The documented truth is; that small mouth bass were established here in BC, in 1901, and large mouth in 1919, as recorded by Professor John Richard Dymon, in his book “Trout and other Game Fish of British Columbia,” published in 1932, by Fisheries Canada. While records show many barren lakes in the BC interior, were not stocked with trout until the 1920’s. As I stated earlier, legally planted bass and trout have been here in BC, longer than any of us reading this column, and after 100 years of coexisting together neither has wiped the other out. I like and fish them both; perhaps you should too.

The Report

Fishing on our lower mainland lakes is fair to good. Stable weather has finally arrived; along with the heat. This mixed blessing makes thing a bit more challenging but not impossible. Working the cooler more oxygenated water around underground springs, inlet streams, the south western regions of your favorite lake, in the early morning and evening, usually helps improve the catch ratio. For wet (sinking) fly fishing try: Chironomid, black or green Wooly Bugger, Doc Spratley, Sixpack, Pheasant Tail Nymph, Dragon Nymph, Micro Leach, Pumpkinhead, or Baggy Shrimp. For dry (floating) fly fishing try: Lady McConnel, Tom Thumb, Elk Hair Caddis, Double Hackled Peacock, Black Gnat, Griffith Gnat, or Irresistible. For Kokanee try: Red Ibis, San Juan Worm, Red Spratley, or red Zonker.

Our lower mainland bass and panfish waters are in prime shape. Waters are still up but beginning to drop and the weeds are growing, so don’t leave this one too long. For bass try: Popping Bug, Chernobyl Ant, adult Dragon and Damsel, Joe’s hopper, Stimulator, Foam Frog, Tom thumb, Big Black, black or green Wooly bugger, Dolly Whacker, Lefty’s Deceiver, Clouser’s Deep Minnow, or Pumpkinhead. For panfish try: Popping Bug, Damsel Nymph, Dragon Nymph, Souboo, Micro Leach, Wooly Bugger, Tied Down Minnow, Dolly Whacker, Pumpkinhead, Black Gnat, Adams, Tom Thumb, Trico, Griffith Gnat.

Our interior lakes are in still fishing fairly well. Again, early morning and evening are the key. For wet fly fishing try: Chironomid, Bloodworm, Red Spratley, Halfback, Big Black, black or green Wooly Bugger, Dragon Nymph, Butler’s Bug, Damsel Nymph, Pumpkinhead, or Baggy shrimp. For dry fly fishing try: Tom Thumb, Renegade, Lady McConnel, Goddard Sedge, Elk Hair Caddis, Black Gnat, Double Trued, Adams, or Irresistible.

It’s my favorite time of year! That’s right, the Stonefly hatch is on!
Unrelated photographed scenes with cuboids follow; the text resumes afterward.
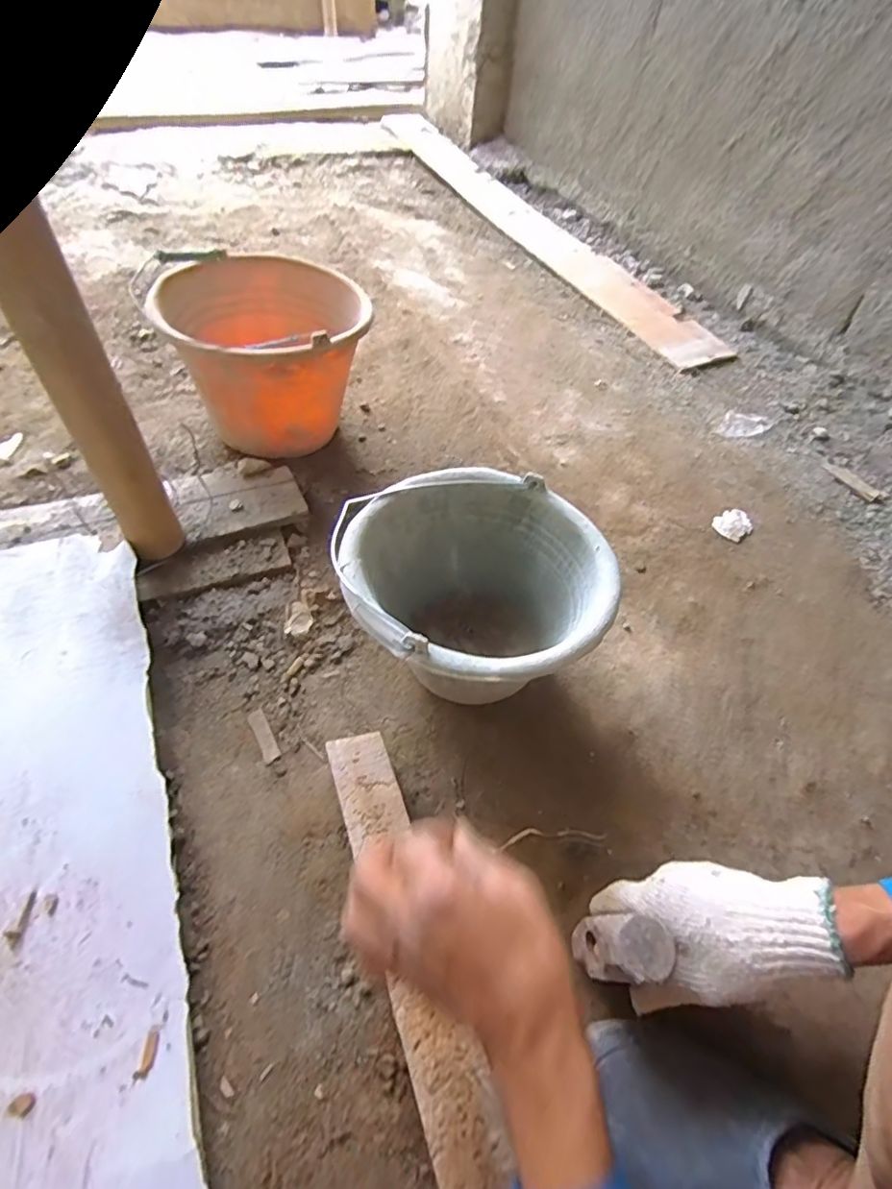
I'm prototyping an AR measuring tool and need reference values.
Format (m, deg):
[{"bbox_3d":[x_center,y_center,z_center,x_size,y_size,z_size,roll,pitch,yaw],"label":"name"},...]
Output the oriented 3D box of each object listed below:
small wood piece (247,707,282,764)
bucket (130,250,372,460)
[{"bbox_3d":[-0.189,0.146,0.577,0.017,0.004,0.060,-24,58,-20],"label":"small wood piece"},{"bbox_3d":[-0.245,-0.338,0.810,0.261,0.215,0.261,2,53,-2],"label":"bucket"}]

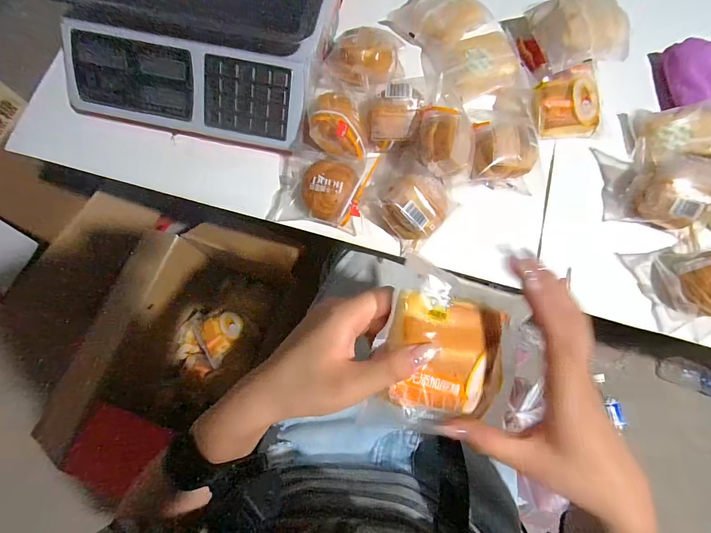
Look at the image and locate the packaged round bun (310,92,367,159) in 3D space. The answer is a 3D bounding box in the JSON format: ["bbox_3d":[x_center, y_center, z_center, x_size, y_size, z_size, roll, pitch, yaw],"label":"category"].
[{"bbox_3d":[-0.021,-0.177,0.421,0.067,0.045,0.067,0,75,-1],"label":"packaged round bun"}]

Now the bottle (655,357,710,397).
[{"bbox_3d":[0.867,0.281,0.810,0.233,0.062,0.069,17,76,4],"label":"bottle"}]

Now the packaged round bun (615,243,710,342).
[{"bbox_3d":[0.416,0.022,0.401,0.104,0.053,0.110,0,75,-1],"label":"packaged round bun"}]

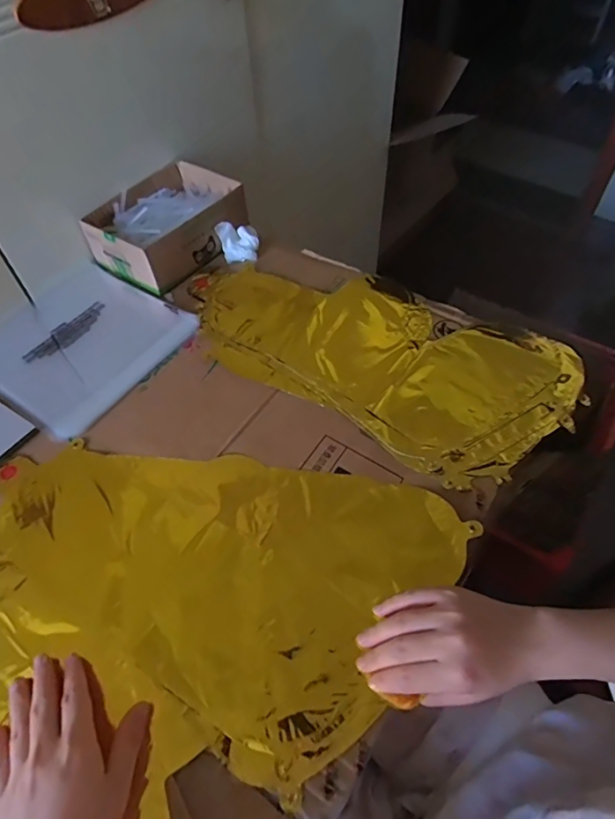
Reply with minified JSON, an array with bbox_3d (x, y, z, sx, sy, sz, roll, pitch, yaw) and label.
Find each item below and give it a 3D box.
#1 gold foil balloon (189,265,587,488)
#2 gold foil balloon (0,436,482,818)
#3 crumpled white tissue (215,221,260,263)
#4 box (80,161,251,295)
[{"bbox_3d":[0.073,-0.076,0.580,0.442,0.026,0.224,27,59,20],"label":"gold foil balloon"},{"bbox_3d":[-0.114,0.148,0.431,0.372,0.019,0.387,31,60,22],"label":"gold foil balloon"},{"bbox_3d":[-0.092,-0.227,0.672,0.055,0.038,0.048,-14,54,-9],"label":"crumpled white tissue"},{"bbox_3d":[-0.191,-0.254,0.678,0.160,0.066,0.196,35,62,24],"label":"box"}]

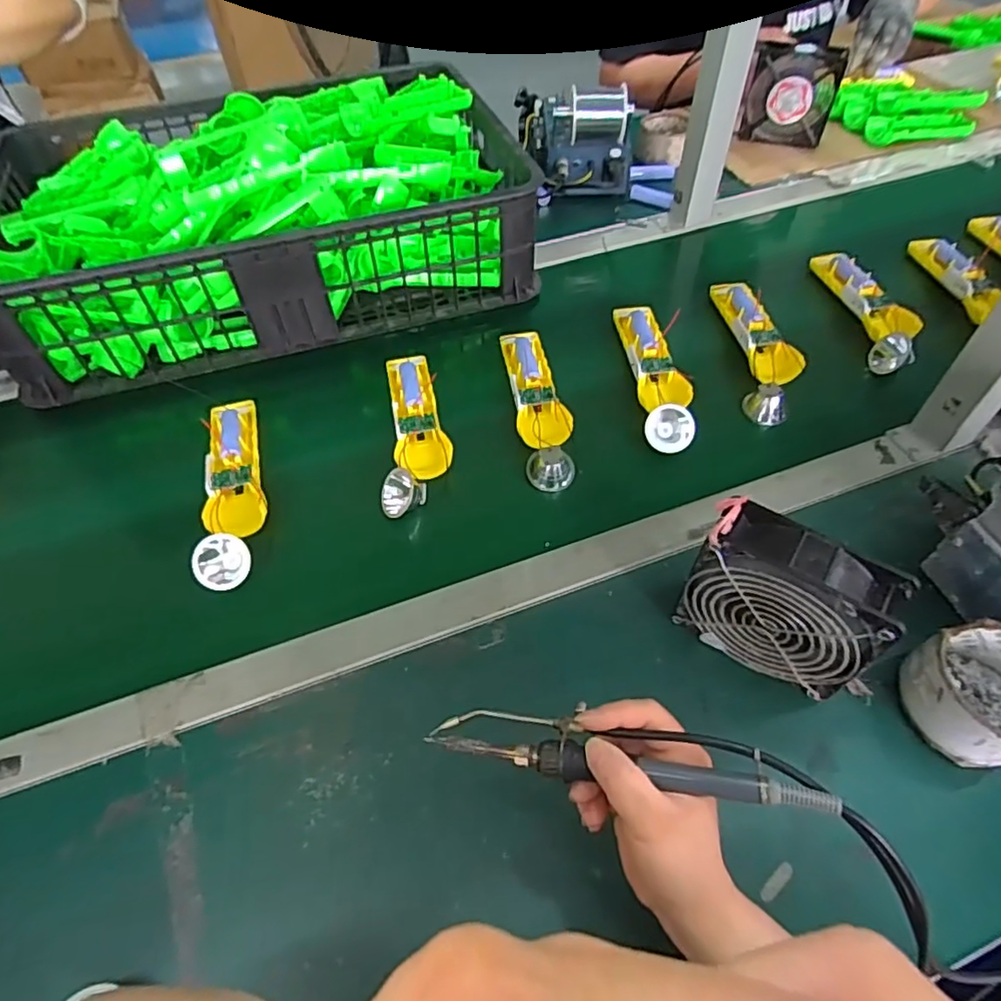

Time to hit the rivers, once a year event, “Big Flies, Big Fish.”

Salmon fishing on the Fraser is closed again!

The Chehalis River is slow to fair for rainbow and cutthroat. For cutthroat try: Rolled Muddler, Professor, Silver Doctor. For rainbow try Kaufman stone, Stimulator, California Blond, Adams, Irresistible, Elk Hair Caddis, Tom Thumb, Zulu, Black Gnat, Czech, Cased Caddis, Straw Man, Joe’s Hopper, or Goddard Caddis.

The Thompson River is very good for its famous rainbows: The bad news of the low sockeye return, is good news for those wishing to land one of the famous trophy Thompson River rainbows. Many years of experience has taught me that if you want to enjoy the peak of the remarkable stone fly hatch, on the Thom, you need to fish the river hard during the hottest two weeks of summer, from the BC Day long weekend, until the sockeye flood the river at Spence Bridge. Once the sockeye, bully the big bows out of all the prime holding water, the prospects of consistently finding those legendary big bows is over for another year; but not this year. We are pushing into the third week, and those 50cm plus rainbows are still persistently slamming size #2 and #4 Stimulators and Stone Nymphs.